[[ Excerpted records open ]]
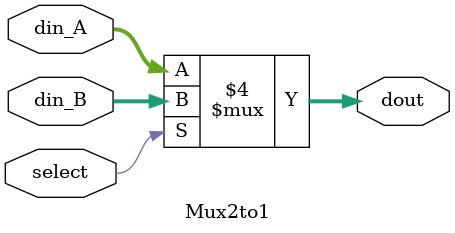
<source format=v>
module Mux2to1 (dout, din_A, din_B, select);
 output [31:0] dout;
 input [31:0] din_A, din_B;
 input select;
 reg [31:0] dout;

 always @(din_A or din_B or select)
 if (select == 1'b0)
 dout = din_A;
 else
 dout = din_B;

 endmodule
</source>
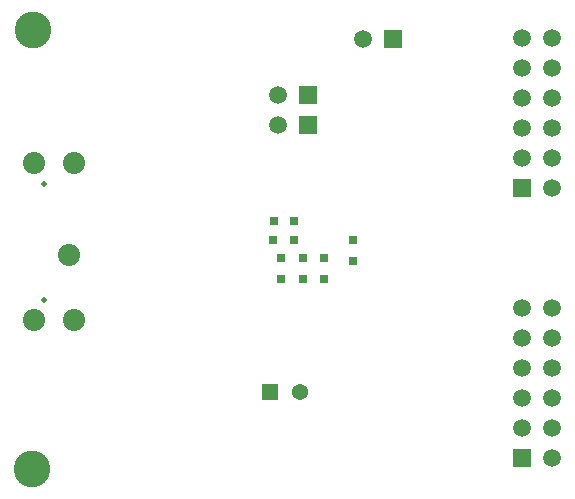
<source format=gbr>
%TF.GenerationSoftware,Altium Limited,Altium Designer,19.1.7 (138)*%
G04 Layer_Color=255*
%FSLAX45Y45*%
%MOMM*%
%TF.FileFunction,Pads,Bot*%
%TF.Part,Single*%
G01*
G75*
%TA.AperFunction,SMDPad,CuDef*%
%ADD12R,0.80000X0.80000*%
%ADD18R,0.80000X0.80000*%
%TA.AperFunction,ComponentPad*%
%ADD26C,1.37000*%
%ADD27R,1.37000X1.37000*%
%ADD28C,1.50000*%
%ADD29R,1.50000X1.50000*%
%TA.AperFunction,WasherPad*%
%ADD30C,3.10000*%
%TA.AperFunction,ComponentPad*%
%ADD31C,1.87500*%
%ADD32C,0.50000*%
D12*
X5640196Y5689608D02*
D03*
X5815196D02*
D03*
X5811270Y5521881D02*
D03*
X5636270D02*
D03*
D18*
X6311900Y5524500D02*
D03*
Y5349500D02*
D03*
X6070592Y5195696D02*
D03*
Y5370696D02*
D03*
X5890167Y5195696D02*
D03*
Y5370696D02*
D03*
X5702292Y5195696D02*
D03*
Y5370696D02*
D03*
D26*
X5867400Y4241800D02*
D03*
D27*
X5613400D02*
D03*
D28*
X6396000Y7225000D02*
D03*
X5677723Y6502325D02*
D03*
Y6756325D02*
D03*
X8001000Y3683000D02*
D03*
X7747000Y3937000D02*
D03*
Y4191000D02*
D03*
Y4445000D02*
D03*
Y4699000D02*
D03*
Y4953000D02*
D03*
X8001000Y3937000D02*
D03*
Y4191000D02*
D03*
Y4445000D02*
D03*
Y4699000D02*
D03*
Y4953000D02*
D03*
Y5969000D02*
D03*
X7747000Y6223000D02*
D03*
Y6477000D02*
D03*
Y6731000D02*
D03*
Y6985000D02*
D03*
Y7239000D02*
D03*
X8001000Y6223000D02*
D03*
Y6477000D02*
D03*
Y6731000D02*
D03*
Y6985000D02*
D03*
Y7239000D02*
D03*
D29*
X6650000Y7225000D02*
D03*
X5931723Y6502325D02*
D03*
Y6756325D02*
D03*
X7747000Y3683000D02*
D03*
Y5969000D02*
D03*
D30*
X3594861Y3588206D02*
D03*
X3600000Y7300000D02*
D03*
D31*
X3615500Y6176000D02*
D03*
Y4846000D02*
D03*
X3950500D02*
D03*
X3910500Y5401000D02*
D03*
X3950500Y6176000D02*
D03*
D32*
X3700500Y6001000D02*
D03*
Y5021000D02*
D03*
%TF.MD5,8a30e09dff7187f43bf261c5a6bd4599*%
M02*

</source>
[[ Excerpted records closed ]]
• [Your instructions]: Show each line in the listing above that has "AperFunction".

• [Solution]:
%TA.AperFunction,SMDPad,CuDef*%
%TA.AperFunction,ComponentPad*%
%TA.AperFunction,WasherPad*%
%TA.AperFunction,ComponentPad*%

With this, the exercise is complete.